1474’de büyük ağabeyi şehzâde velîahd Mustafa’nın vefâtı
üzerine Karaman beylerbeyliğine gönderildi. İdâri işlerin yanında tahsîline
devam etti. Beraberinde lalası Gedik Ahmed Paşa’dan başka, Frenk Süleymân,
Hâtibzâde Nâsuh, Defterdâr Ahmed, Sofu Hüseyin ve Çâşnigirbaşı İlyas, Şirmerd
Ağa gibi şahsiyetler ile bâzı Türk, Rum ve İtalyan olan tanınmış ilim adamları
vardı. Bunların hepsi siyâset, ilim, şiir, sadâkat ve fazîletleriyle bilinen ve
tanınan kişilerdi. Cem Sultan, altı seneden fazla kaldığı Konya’da, bu zâtların
her birinden çeşitli ilimler öğrendi. İlk şiirlerini burada yazdı. Konya
yılları, maddî ve manevî terbiyesi bakımından gerçek bir mektebdi. İlim
tahsîline devam etmekle beraber, ata binmekte ve her türlü silâhları
kullanmakta büyük maharet kazandı. Sağlam yapılı bir genç olan Şehzâde Cem’e,
Karaman eyâleti halkı muhabbet ve sevgi besledi. Harabe hâlindeki Lârende’de;
saray, bedesten ve çarşı yaptırmak suretiyle geniş îmâr faaliyetlerinde
bulundu.
1481 senesinde babası Fâtih Sultan Mehmed Han, Gebze’de
hastalanarak vefât ettiği zaman, Cem yirmi üç, ağabeyi şehzâde Bâyezîd ise otuz
dört yaşında idi. Her iki şehzâde de iyi yetişmişti. Cesur ve hareketli olan
Cem Sultan daha çok seviliyordu. Babası da çok sevdiğinden, Kânûnnâme-i âl-i
Osman’da şehzâdelere yazılacak hükümlerin lakapları bahsinde; “Vâris-i mülk-i
Süleymânî... Oğlum Cem...” diye yazdırmıştı. Yeniçerilerin baskısıyla daha önce
haber verilen Şehzâde Bâyezîd, İstanbul’a gelerek tahta geçti.
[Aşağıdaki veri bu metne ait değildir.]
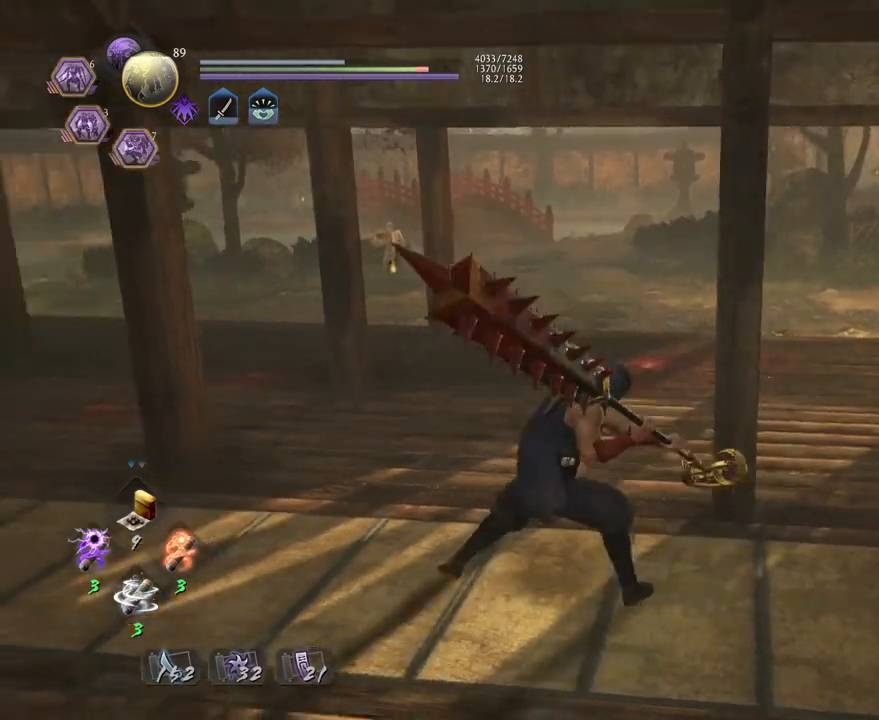
{"buttons": ["TRIANGLE"], "left_stick": "center", "right_stick": "center", "events": []}
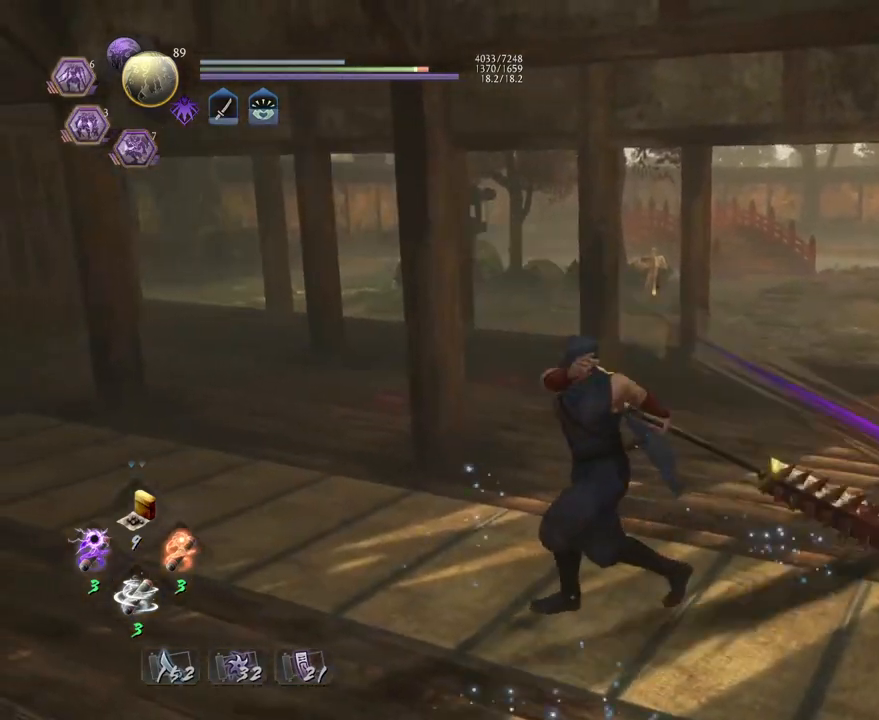
{"buttons": [], "left_stick": "center", "right_stick": "down-right", "events": [[317, "right_stick", "down-right"], [333, "TRIANGLE", "up"]]}
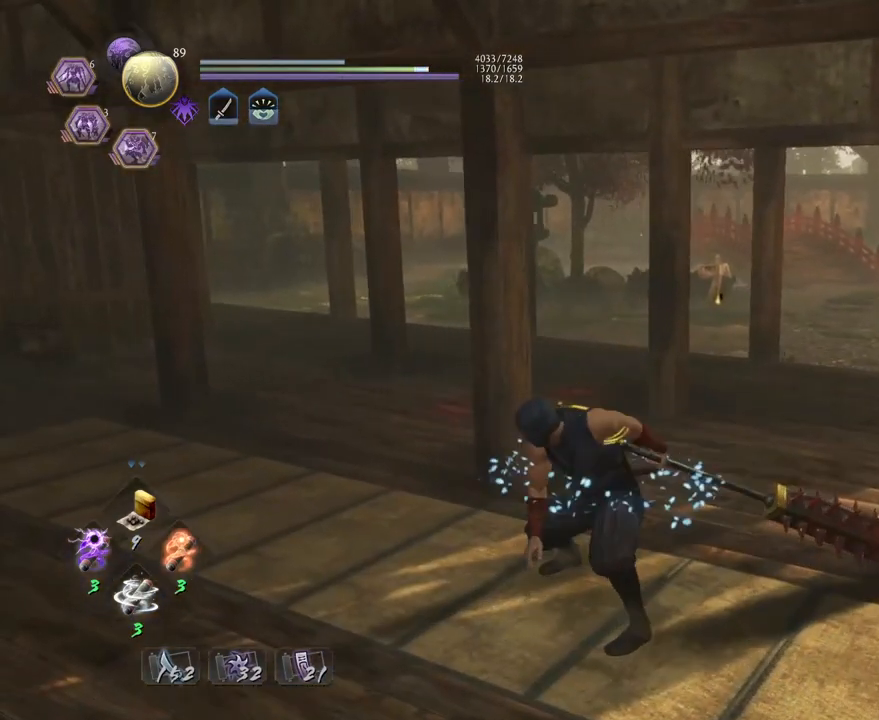
{"buttons": [], "left_stick": "center", "right_stick": "center", "events": [[483, "right_stick", "center"]]}
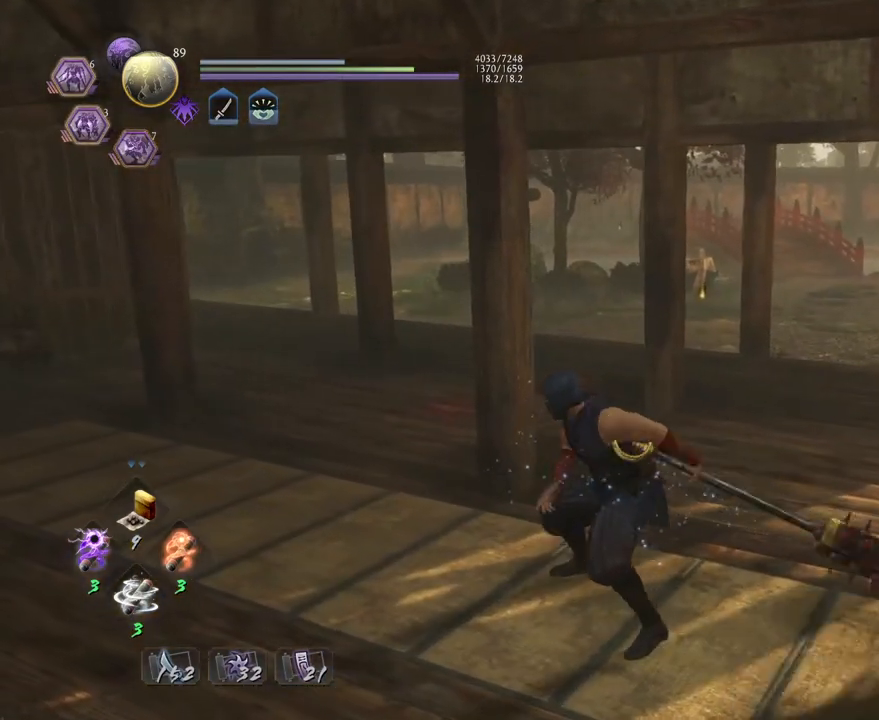
{"buttons": [], "left_stick": "center", "right_stick": "down-right", "events": [[17, "R1", "down"], [167, "R1", "up"], [217, "right_stick", "down-right"]]}
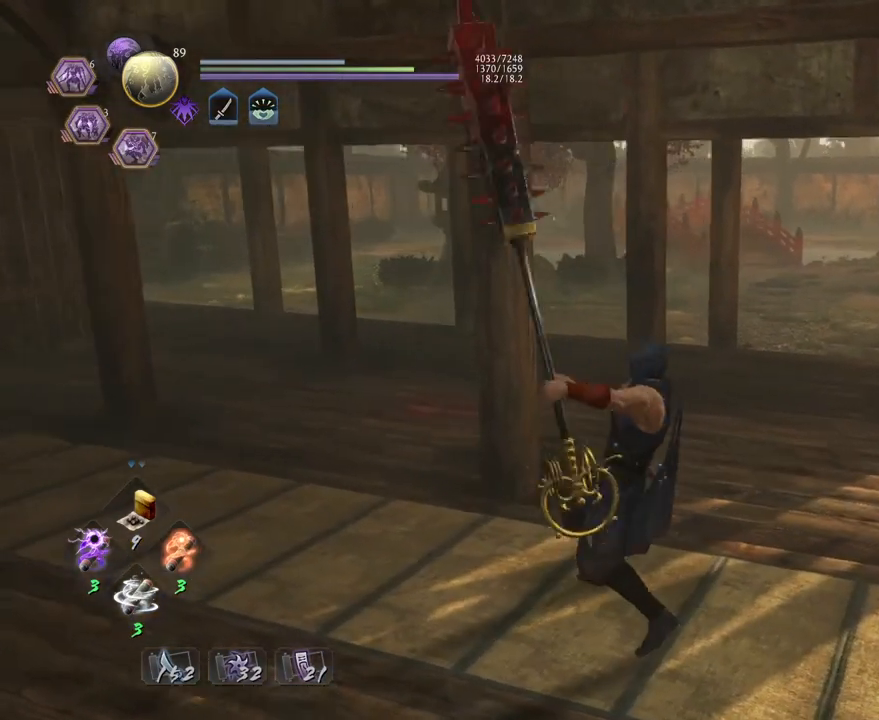
{"buttons": [], "left_stick": "center", "right_stick": "down-right", "events": []}
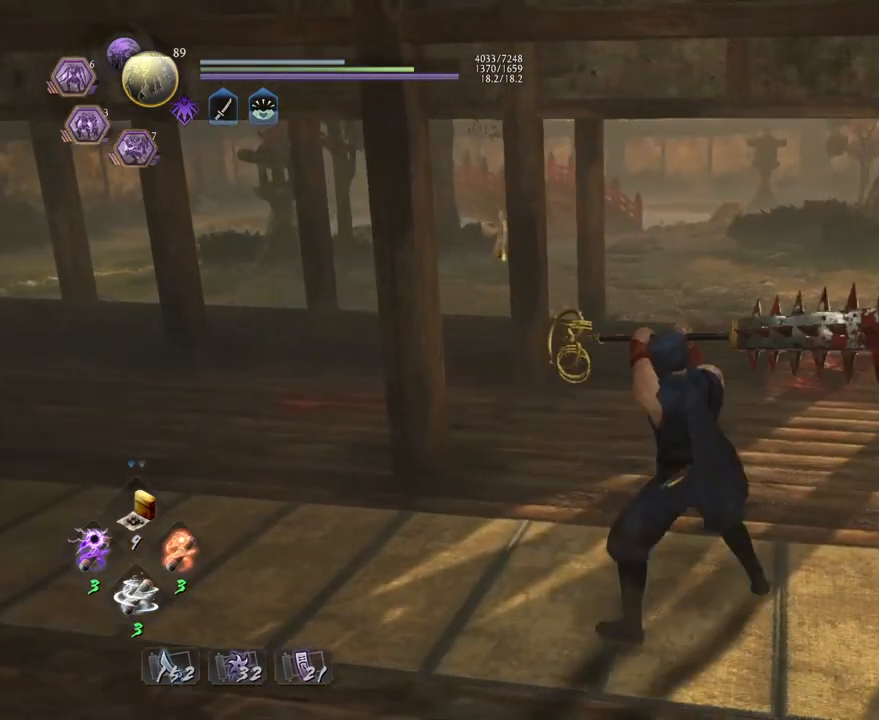
{"buttons": [], "left_stick": "center", "right_stick": "center", "events": [[33, "right_stick", "center"]]}
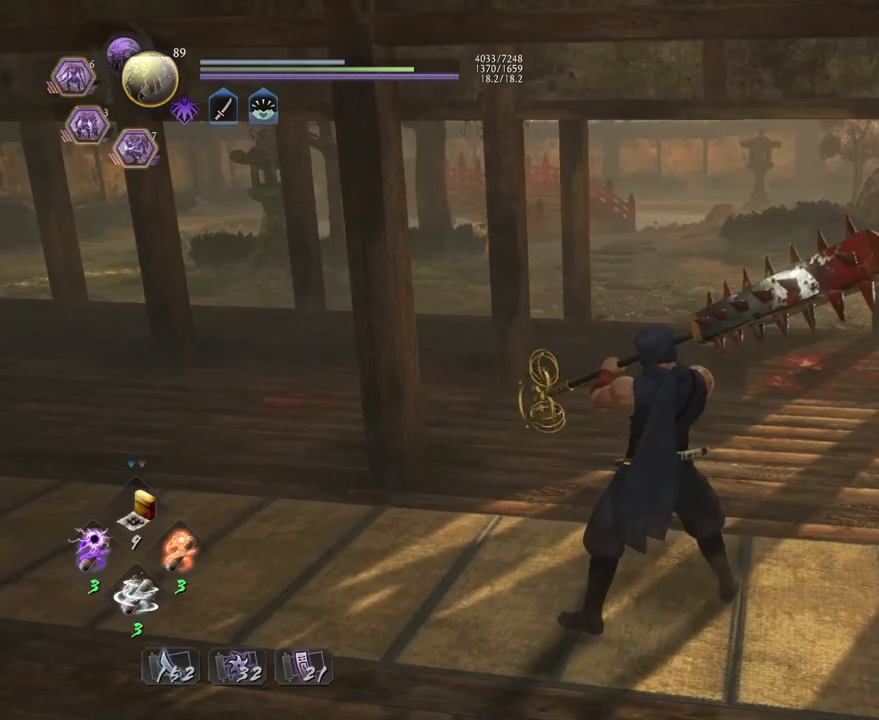
{"buttons": [], "left_stick": "right", "right_stick": "center", "events": [[17, "left_stick", "right"]]}
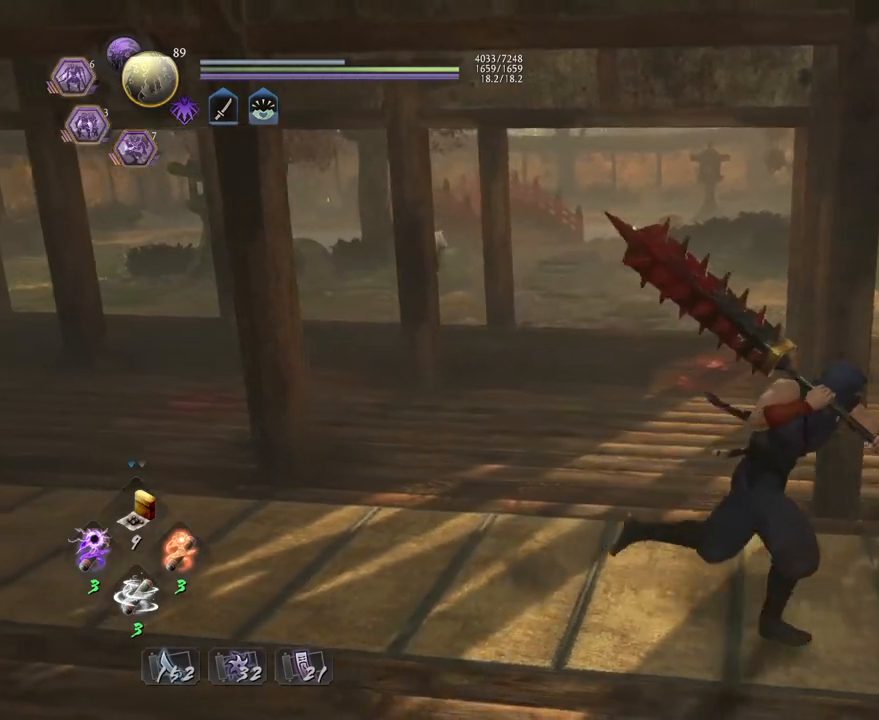
{"buttons": [], "left_stick": "center", "right_stick": "center", "events": [[100, "left_stick", "center"], [300, "left_stick", "left"], [467, "left_stick", "center"]]}
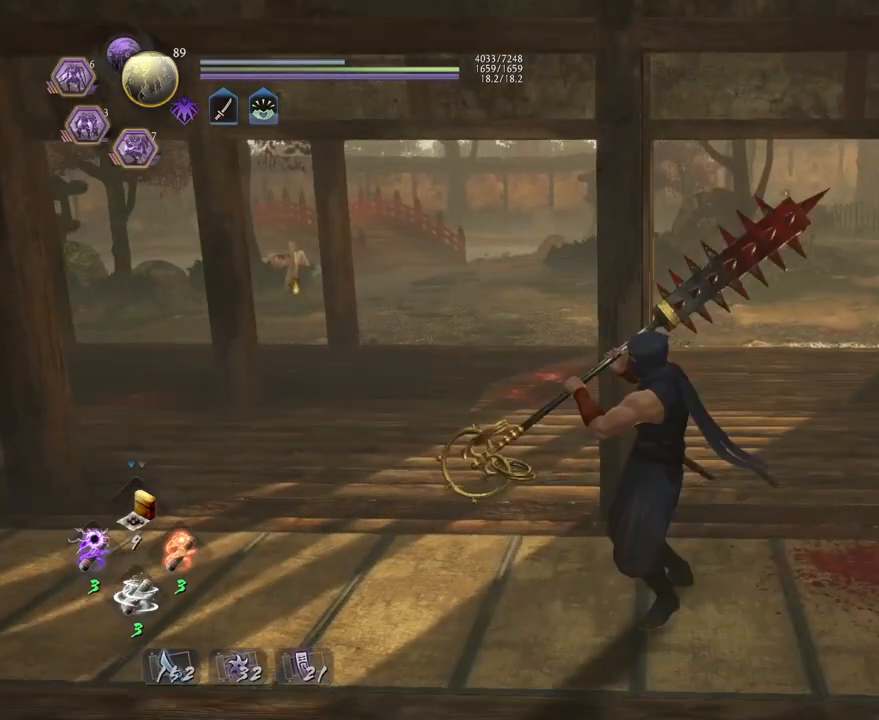
{"buttons": ["TRIANGLE"], "left_stick": "center", "right_stick": "center", "events": [[367, "TRIANGLE", "down"]]}
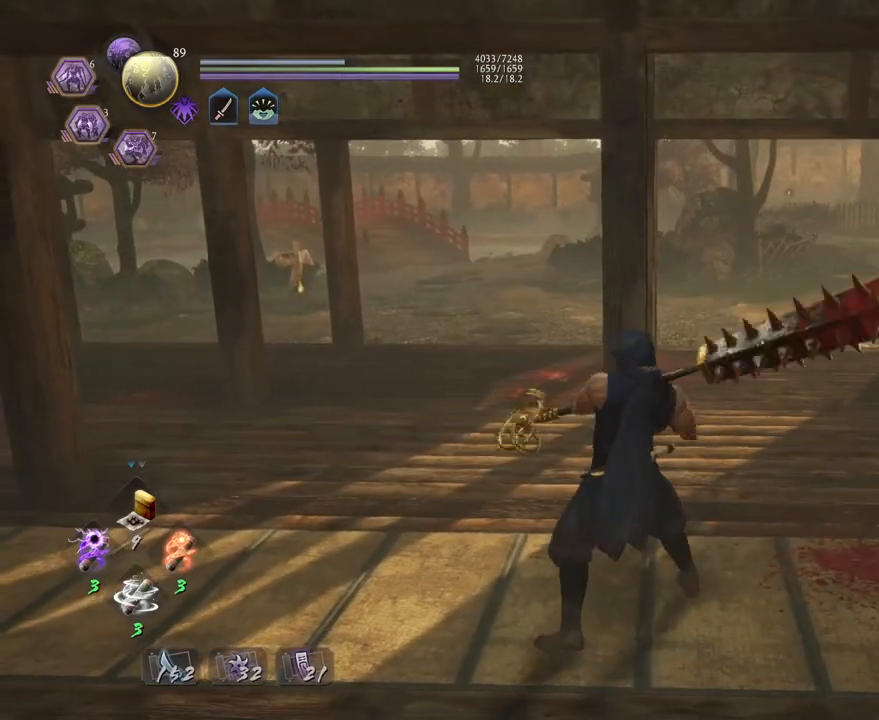
{"buttons": [], "left_stick": "center", "right_stick": "center", "events": [[500, "TRIANGLE", "up"]]}
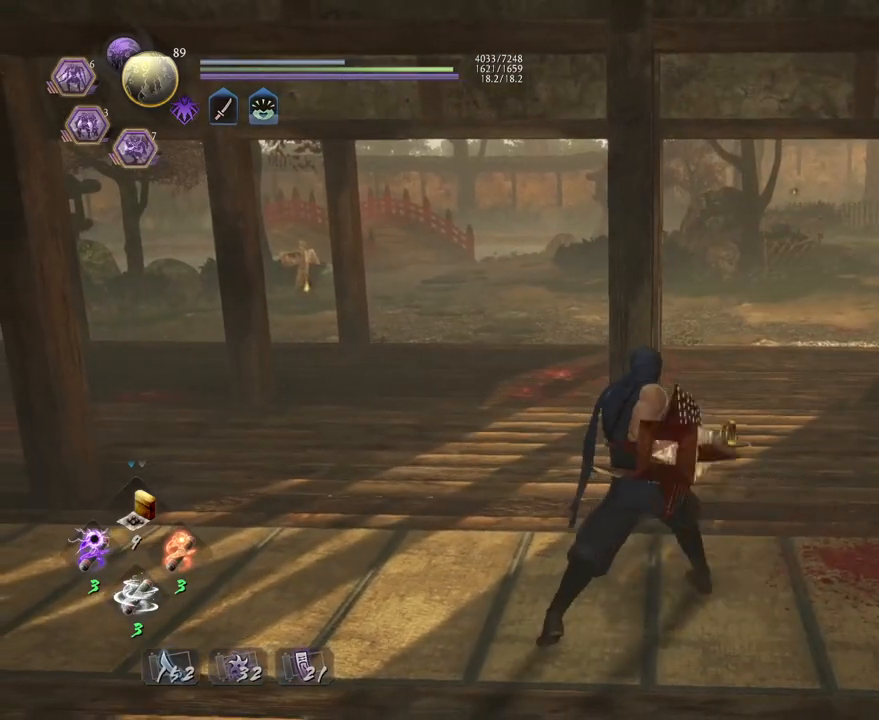
{"buttons": [], "left_stick": "center", "right_stick": "center", "events": []}
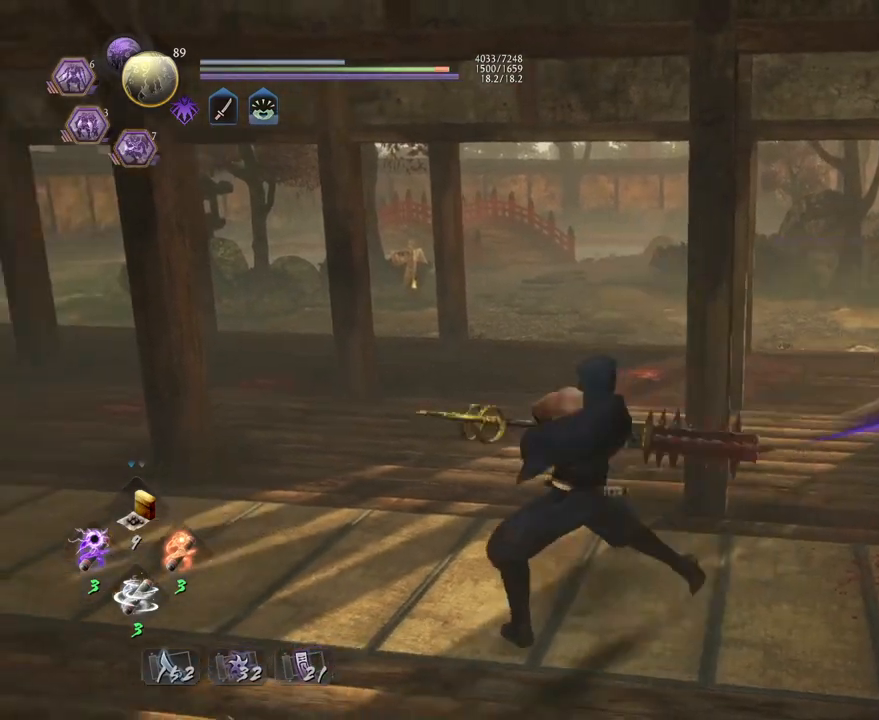
{"buttons": [], "left_stick": "center", "right_stick": "center", "events": []}
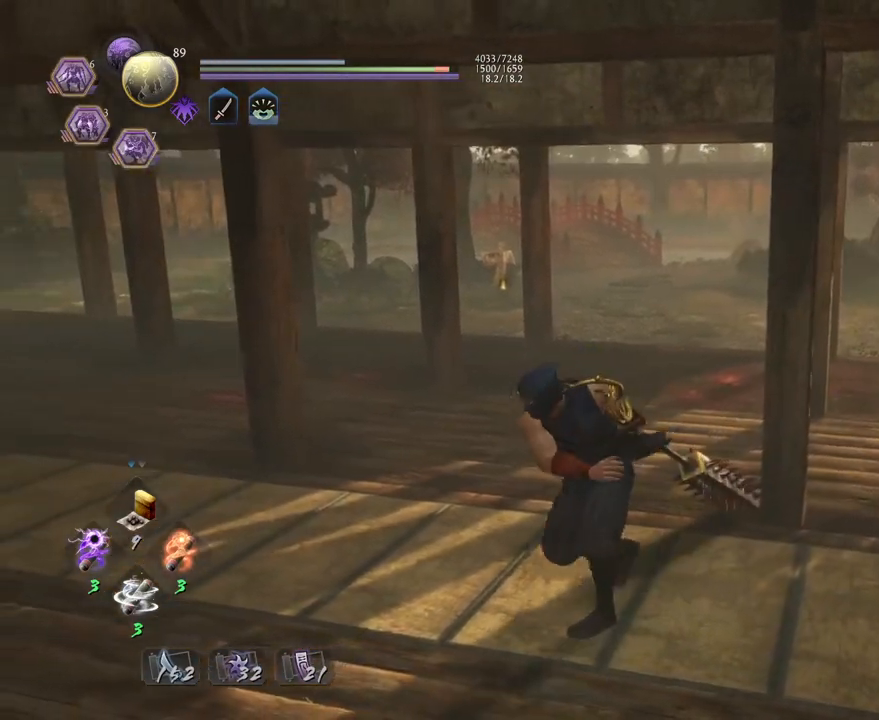
{"buttons": [], "left_stick": "center", "right_stick": "center", "events": [[267, "R1", "down"], [367, "R1", "up"]]}
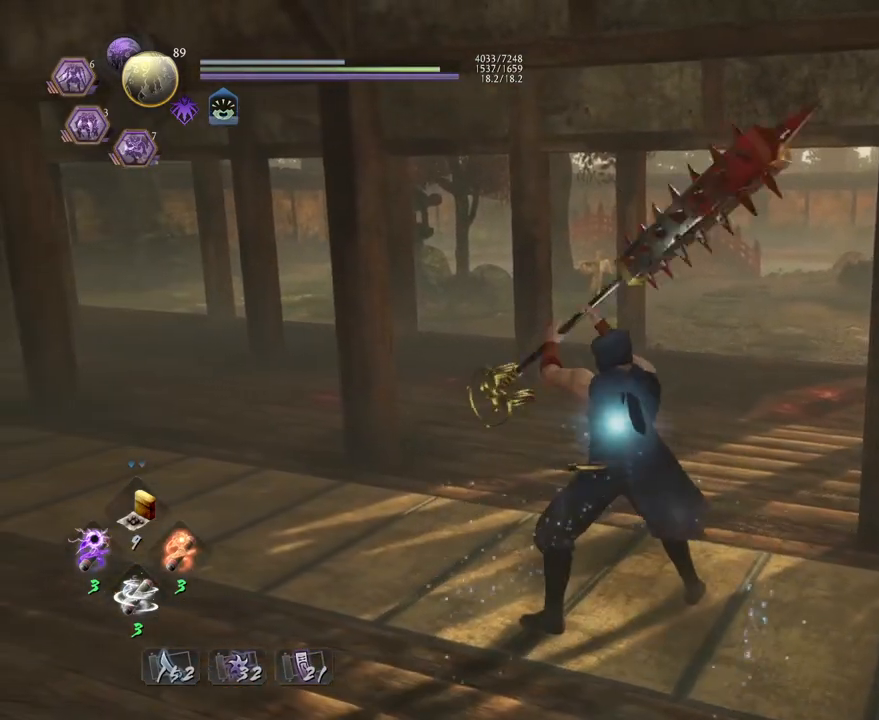
{"buttons": [], "left_stick": "down-right", "right_stick": "down", "events": [[200, "left_stick", "down-right"], [350, "right_stick", "down"]]}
Aradan çok
geçmeden durumu öğrenen Cem Sultan, bâzı teşvikçilerin tavsiyeleri ile saltanat
iddiasında bulundu. Etrafına asker toplayarak Bursa üzerine yürüdü. Karşısına
çıkan Ayas Paşa kumandasındaki kuvvetleri bozguna uğrattıktan sonra Bursa’ya
girdi. Kendisini sultan îlân edip, adına para bastırdı, hutbe okuttu ve on
sekiz gün saltanat sürdü.
Etrafına oldukça mühim bir kuvvet toplamaya muvaffak olan
Cem Sultan, mücâdelesine devam etmekte kararlı idi. İki ordu, 20 Haziran 1481
günü, Yenişehir ovasında karşılaştı. Gedik Ahmed Paşa’nın sultan Bâyezîd
tarafına geçmesi üzerine, Cem Sultan savaş meydanını terk ederek Konya’ya doğru
geri çekildi. Bu çekilme esnasında geçirdiği bir kaza sonucunda ayağından yaralandı.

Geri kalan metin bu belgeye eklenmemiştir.